PROBLEM REQUIREMENTS
The printed result should hold only the lines from the opening of the data through the line bearing "- [Using Arm", exactly as given and without pictures.

DATA IN THIS EXERCISE
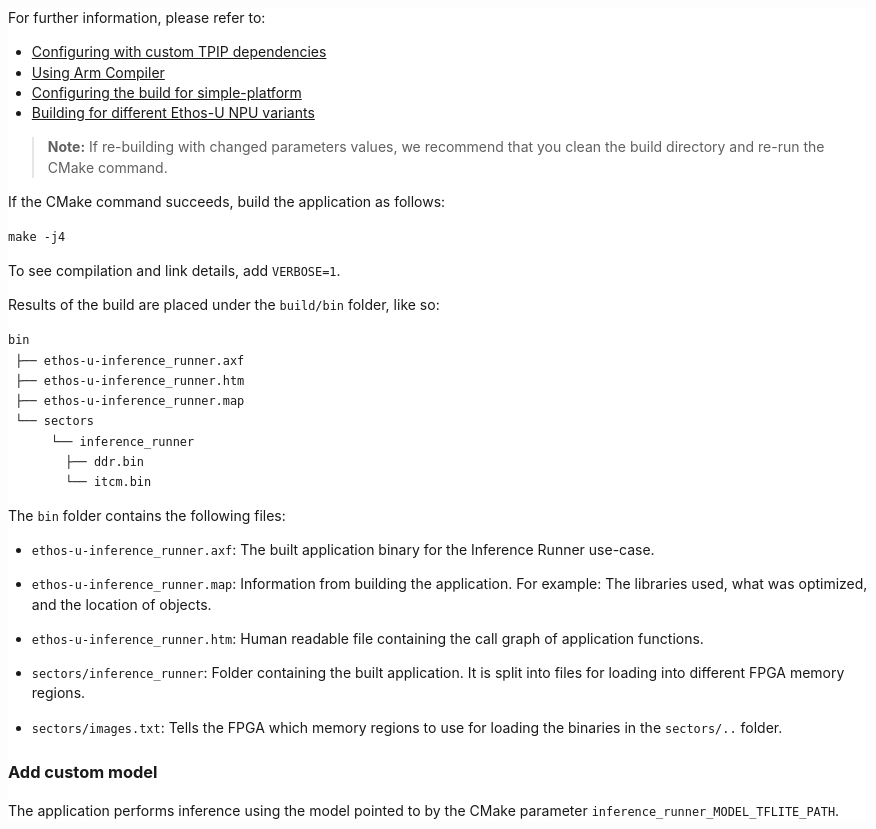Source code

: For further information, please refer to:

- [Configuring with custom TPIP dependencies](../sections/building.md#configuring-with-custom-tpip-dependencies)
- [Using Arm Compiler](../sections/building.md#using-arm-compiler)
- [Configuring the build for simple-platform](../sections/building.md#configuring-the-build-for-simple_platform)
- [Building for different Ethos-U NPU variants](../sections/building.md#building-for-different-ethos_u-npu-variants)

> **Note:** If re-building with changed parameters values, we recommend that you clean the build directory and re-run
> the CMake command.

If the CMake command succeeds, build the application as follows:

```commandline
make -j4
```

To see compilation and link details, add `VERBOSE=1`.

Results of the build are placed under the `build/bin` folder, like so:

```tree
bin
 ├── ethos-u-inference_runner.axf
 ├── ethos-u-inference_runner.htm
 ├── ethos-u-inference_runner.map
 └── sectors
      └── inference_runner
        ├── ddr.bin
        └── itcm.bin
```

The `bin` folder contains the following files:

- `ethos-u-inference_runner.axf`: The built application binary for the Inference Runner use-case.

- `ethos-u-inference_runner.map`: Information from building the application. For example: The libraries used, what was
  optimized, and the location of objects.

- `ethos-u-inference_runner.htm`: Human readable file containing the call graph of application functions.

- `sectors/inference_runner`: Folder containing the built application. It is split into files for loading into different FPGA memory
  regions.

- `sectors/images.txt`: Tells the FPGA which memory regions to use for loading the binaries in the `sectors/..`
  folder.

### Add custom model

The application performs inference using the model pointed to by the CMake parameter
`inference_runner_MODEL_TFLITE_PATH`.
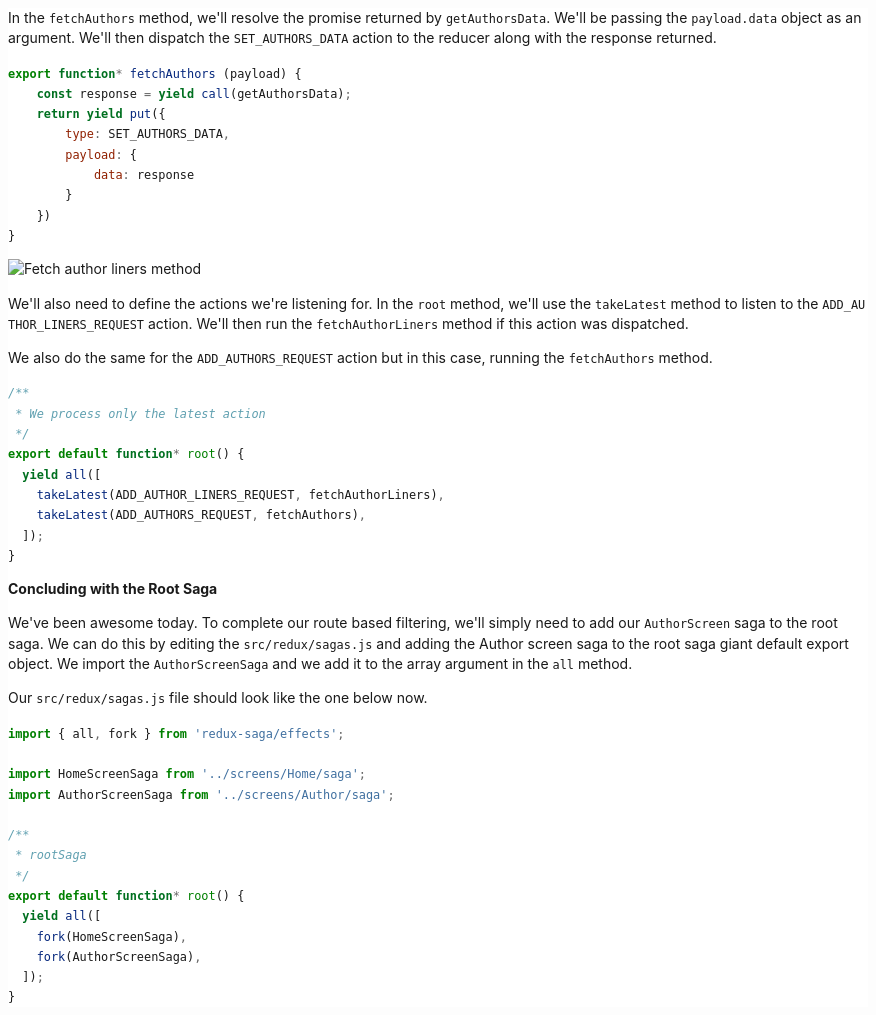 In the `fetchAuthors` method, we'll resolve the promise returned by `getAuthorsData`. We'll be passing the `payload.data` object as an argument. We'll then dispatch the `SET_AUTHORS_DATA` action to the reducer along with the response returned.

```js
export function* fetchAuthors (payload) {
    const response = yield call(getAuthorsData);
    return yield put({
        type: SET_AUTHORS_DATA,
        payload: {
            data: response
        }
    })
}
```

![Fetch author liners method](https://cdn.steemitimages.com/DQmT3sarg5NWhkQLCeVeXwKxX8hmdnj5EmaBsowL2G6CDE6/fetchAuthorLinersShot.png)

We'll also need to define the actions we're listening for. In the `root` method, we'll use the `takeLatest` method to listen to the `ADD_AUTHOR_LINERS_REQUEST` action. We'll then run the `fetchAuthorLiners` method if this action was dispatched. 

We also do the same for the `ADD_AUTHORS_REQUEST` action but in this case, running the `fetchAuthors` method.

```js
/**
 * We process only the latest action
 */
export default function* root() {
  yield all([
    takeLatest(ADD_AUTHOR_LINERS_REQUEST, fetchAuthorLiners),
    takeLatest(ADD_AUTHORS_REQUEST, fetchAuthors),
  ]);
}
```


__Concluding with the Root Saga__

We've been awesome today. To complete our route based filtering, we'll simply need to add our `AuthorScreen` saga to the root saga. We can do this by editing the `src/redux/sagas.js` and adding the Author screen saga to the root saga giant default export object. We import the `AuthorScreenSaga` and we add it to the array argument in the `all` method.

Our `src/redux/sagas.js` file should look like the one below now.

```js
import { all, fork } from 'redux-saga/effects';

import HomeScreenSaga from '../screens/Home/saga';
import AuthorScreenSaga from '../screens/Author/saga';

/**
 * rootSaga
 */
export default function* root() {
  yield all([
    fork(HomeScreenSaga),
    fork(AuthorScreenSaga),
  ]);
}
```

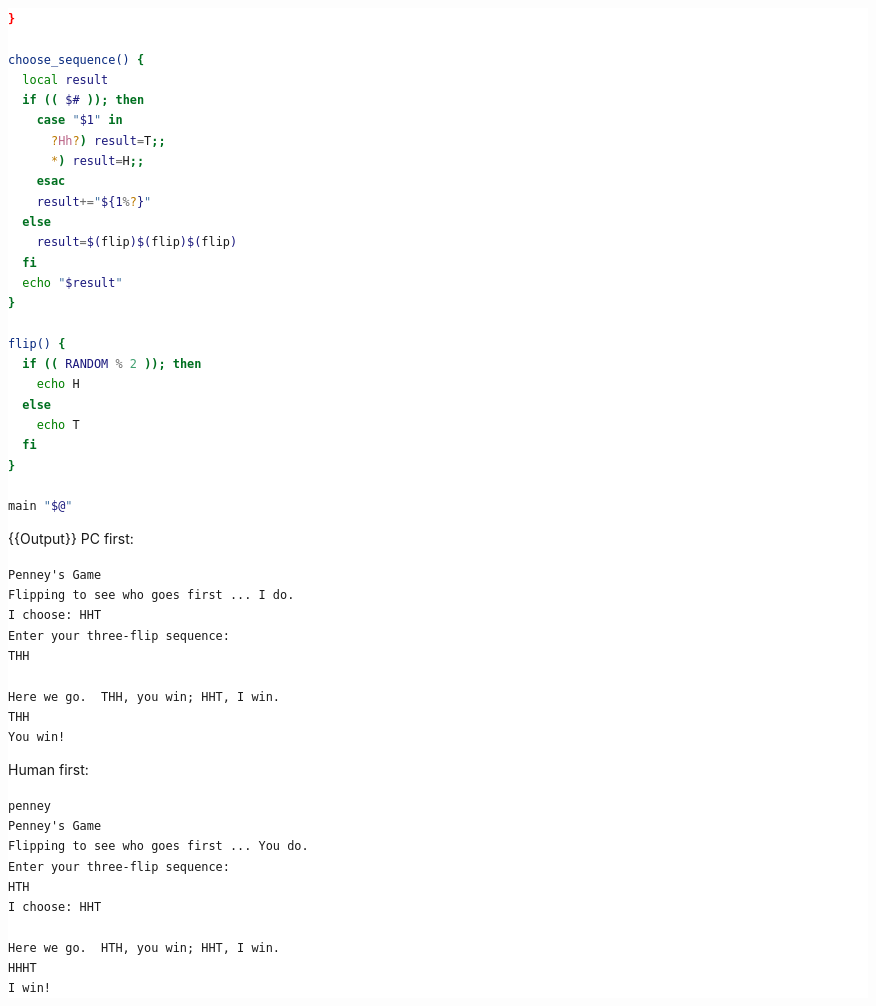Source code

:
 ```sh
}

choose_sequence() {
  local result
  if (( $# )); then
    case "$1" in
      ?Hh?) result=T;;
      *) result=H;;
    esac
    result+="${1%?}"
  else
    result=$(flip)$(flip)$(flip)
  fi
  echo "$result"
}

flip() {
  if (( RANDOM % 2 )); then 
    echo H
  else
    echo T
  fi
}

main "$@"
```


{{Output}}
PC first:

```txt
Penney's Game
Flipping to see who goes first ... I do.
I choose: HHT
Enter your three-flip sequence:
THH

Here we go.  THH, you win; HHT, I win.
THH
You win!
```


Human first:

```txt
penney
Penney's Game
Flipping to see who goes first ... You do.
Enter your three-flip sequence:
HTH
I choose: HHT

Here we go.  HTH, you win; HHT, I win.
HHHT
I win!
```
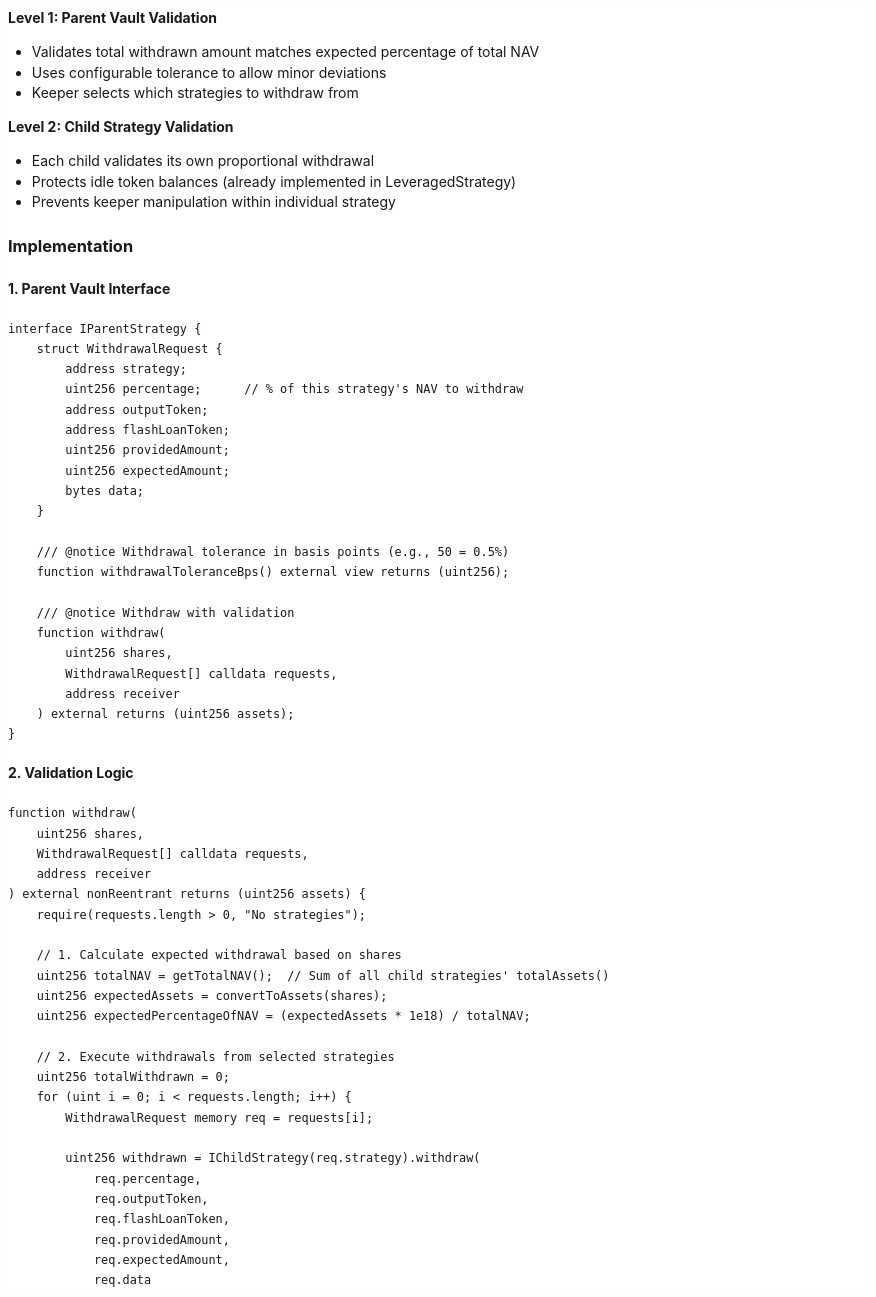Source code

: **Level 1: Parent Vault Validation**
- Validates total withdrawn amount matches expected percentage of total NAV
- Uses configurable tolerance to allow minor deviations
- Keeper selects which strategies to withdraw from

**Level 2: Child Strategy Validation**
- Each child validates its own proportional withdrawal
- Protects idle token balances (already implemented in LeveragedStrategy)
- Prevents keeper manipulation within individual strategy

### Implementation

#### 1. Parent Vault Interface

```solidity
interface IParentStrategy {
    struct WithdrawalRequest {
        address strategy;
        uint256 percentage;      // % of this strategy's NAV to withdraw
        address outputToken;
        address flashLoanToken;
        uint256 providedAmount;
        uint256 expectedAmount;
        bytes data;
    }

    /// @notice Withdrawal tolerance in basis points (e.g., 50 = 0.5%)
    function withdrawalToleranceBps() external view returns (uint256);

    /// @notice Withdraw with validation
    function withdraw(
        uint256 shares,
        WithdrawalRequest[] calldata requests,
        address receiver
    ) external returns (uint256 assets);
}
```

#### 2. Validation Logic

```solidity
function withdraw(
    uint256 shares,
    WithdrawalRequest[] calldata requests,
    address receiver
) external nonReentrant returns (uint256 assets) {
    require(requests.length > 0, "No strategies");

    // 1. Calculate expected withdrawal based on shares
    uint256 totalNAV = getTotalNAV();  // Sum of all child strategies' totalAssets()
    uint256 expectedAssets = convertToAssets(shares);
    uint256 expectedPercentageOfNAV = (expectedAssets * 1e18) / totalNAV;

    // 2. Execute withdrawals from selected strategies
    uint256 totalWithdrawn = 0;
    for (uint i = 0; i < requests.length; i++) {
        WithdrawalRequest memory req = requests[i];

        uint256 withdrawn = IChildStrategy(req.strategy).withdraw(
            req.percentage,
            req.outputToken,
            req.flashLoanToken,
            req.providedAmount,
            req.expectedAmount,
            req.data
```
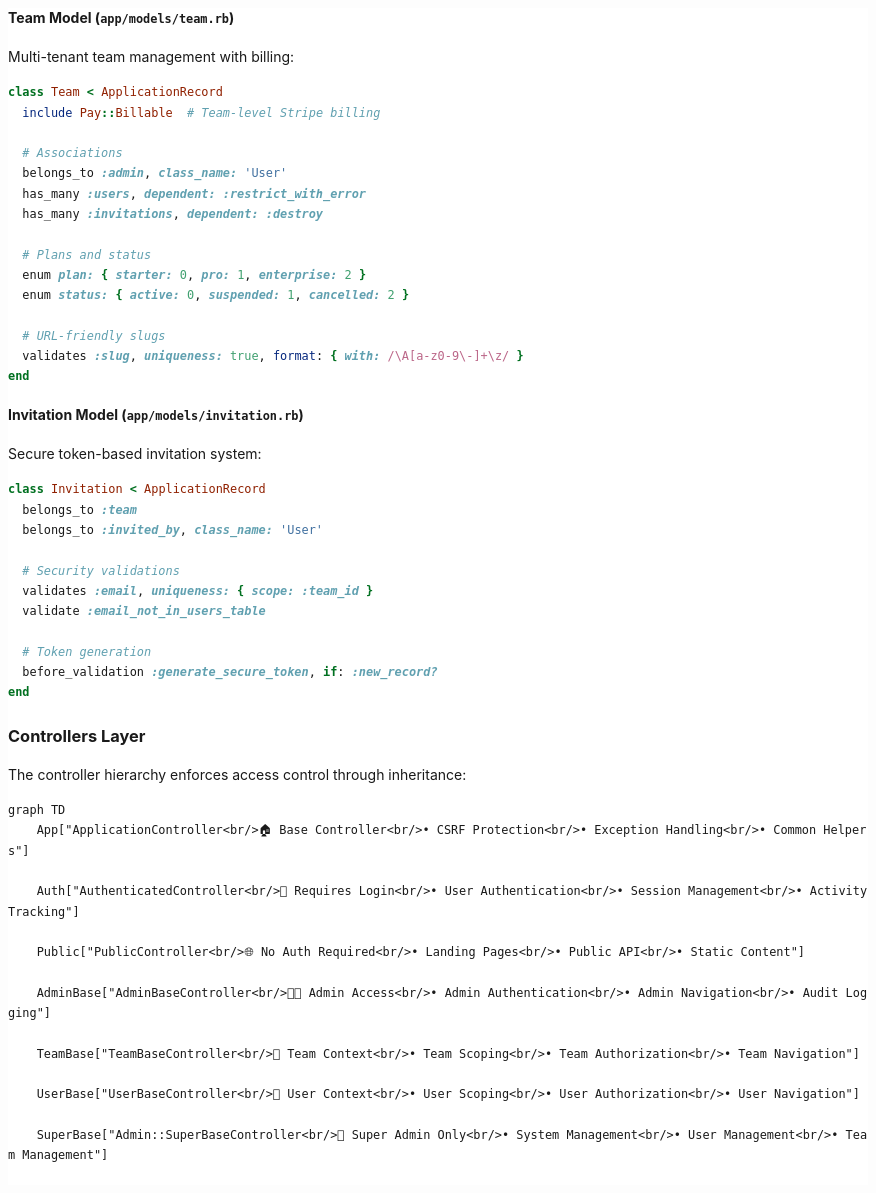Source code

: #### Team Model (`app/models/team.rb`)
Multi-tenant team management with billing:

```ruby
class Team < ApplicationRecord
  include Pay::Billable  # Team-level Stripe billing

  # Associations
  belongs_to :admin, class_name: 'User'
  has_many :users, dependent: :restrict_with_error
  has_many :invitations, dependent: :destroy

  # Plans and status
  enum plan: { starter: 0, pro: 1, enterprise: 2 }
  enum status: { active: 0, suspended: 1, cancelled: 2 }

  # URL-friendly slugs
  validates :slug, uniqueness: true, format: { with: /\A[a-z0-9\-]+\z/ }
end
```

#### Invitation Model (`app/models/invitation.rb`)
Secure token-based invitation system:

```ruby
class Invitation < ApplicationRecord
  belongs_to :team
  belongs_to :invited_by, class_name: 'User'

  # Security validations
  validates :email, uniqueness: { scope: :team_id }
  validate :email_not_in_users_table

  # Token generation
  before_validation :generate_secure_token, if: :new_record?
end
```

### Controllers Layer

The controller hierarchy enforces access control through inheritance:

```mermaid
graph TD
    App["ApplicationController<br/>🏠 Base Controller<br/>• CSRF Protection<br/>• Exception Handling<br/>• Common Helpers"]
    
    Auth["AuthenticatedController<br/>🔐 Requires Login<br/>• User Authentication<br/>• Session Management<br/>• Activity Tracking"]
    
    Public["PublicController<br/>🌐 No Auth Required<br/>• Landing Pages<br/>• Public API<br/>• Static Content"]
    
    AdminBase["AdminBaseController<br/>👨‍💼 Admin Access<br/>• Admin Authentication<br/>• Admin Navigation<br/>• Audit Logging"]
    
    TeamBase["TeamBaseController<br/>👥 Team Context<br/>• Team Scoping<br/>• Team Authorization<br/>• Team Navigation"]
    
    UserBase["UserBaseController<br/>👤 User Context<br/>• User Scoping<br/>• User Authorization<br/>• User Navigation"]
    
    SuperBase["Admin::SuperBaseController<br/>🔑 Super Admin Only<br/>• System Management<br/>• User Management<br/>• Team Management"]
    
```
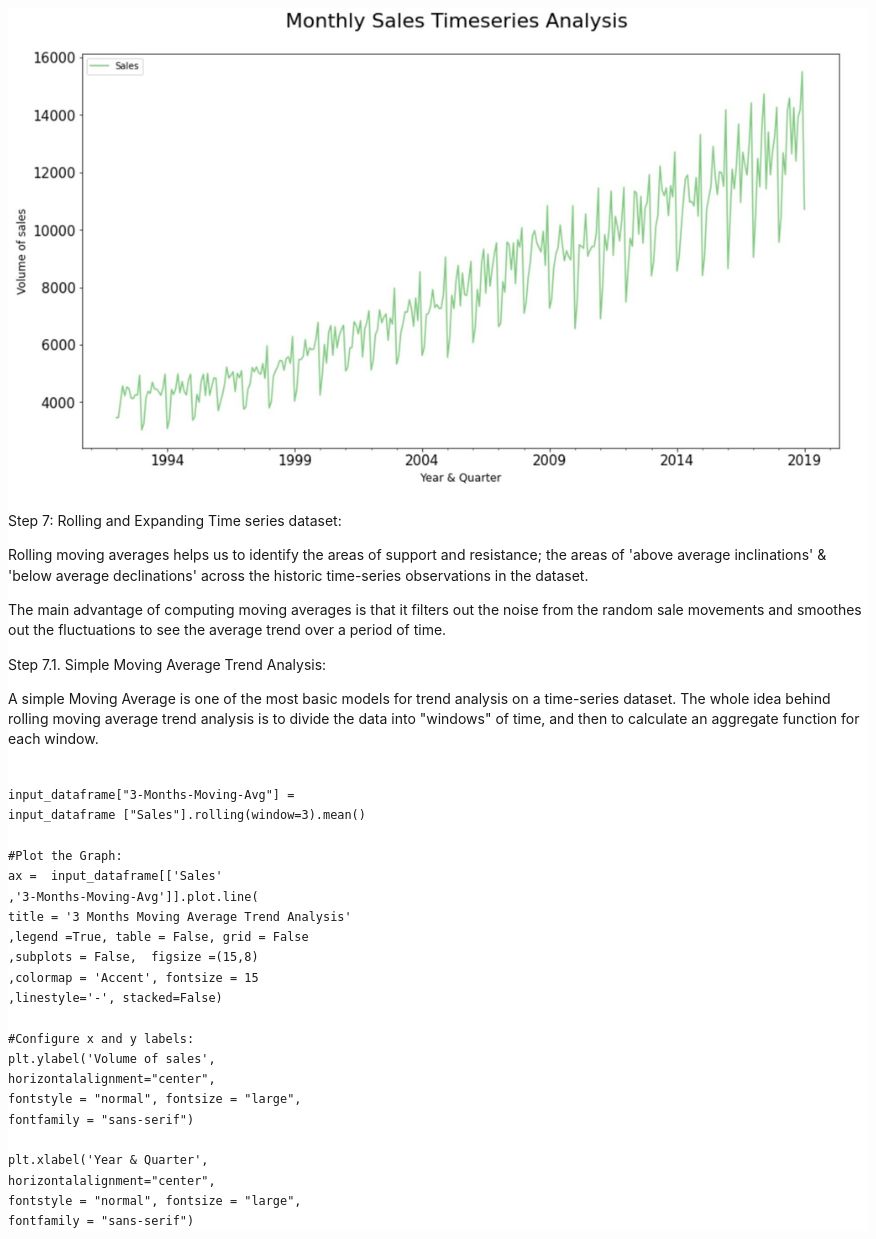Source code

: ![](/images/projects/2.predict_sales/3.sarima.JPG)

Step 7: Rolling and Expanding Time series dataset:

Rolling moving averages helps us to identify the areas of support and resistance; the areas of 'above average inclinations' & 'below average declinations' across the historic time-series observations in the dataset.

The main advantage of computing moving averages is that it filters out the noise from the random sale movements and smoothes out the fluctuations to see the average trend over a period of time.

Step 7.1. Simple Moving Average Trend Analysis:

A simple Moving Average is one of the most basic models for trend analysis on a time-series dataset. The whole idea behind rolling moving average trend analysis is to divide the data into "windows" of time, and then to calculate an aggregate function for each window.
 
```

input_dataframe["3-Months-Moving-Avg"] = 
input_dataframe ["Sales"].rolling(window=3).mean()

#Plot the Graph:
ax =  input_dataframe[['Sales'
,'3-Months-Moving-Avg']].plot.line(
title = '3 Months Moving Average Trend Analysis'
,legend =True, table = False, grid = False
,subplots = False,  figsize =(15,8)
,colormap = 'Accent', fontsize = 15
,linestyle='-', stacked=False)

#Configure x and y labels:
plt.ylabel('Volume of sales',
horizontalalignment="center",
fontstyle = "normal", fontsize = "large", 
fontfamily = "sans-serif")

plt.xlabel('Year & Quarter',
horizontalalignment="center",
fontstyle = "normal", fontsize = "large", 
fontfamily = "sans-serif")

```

RESULT OF THIS EXERCISE
Source code

: For further information, please refer to:

- [Configuring with custom TPIP dependencies](../sections/building.md#configuring-with-custom-tpip-dependencies)
- [Using Arm Compiler](../sections/building.md#using-arm-compiler)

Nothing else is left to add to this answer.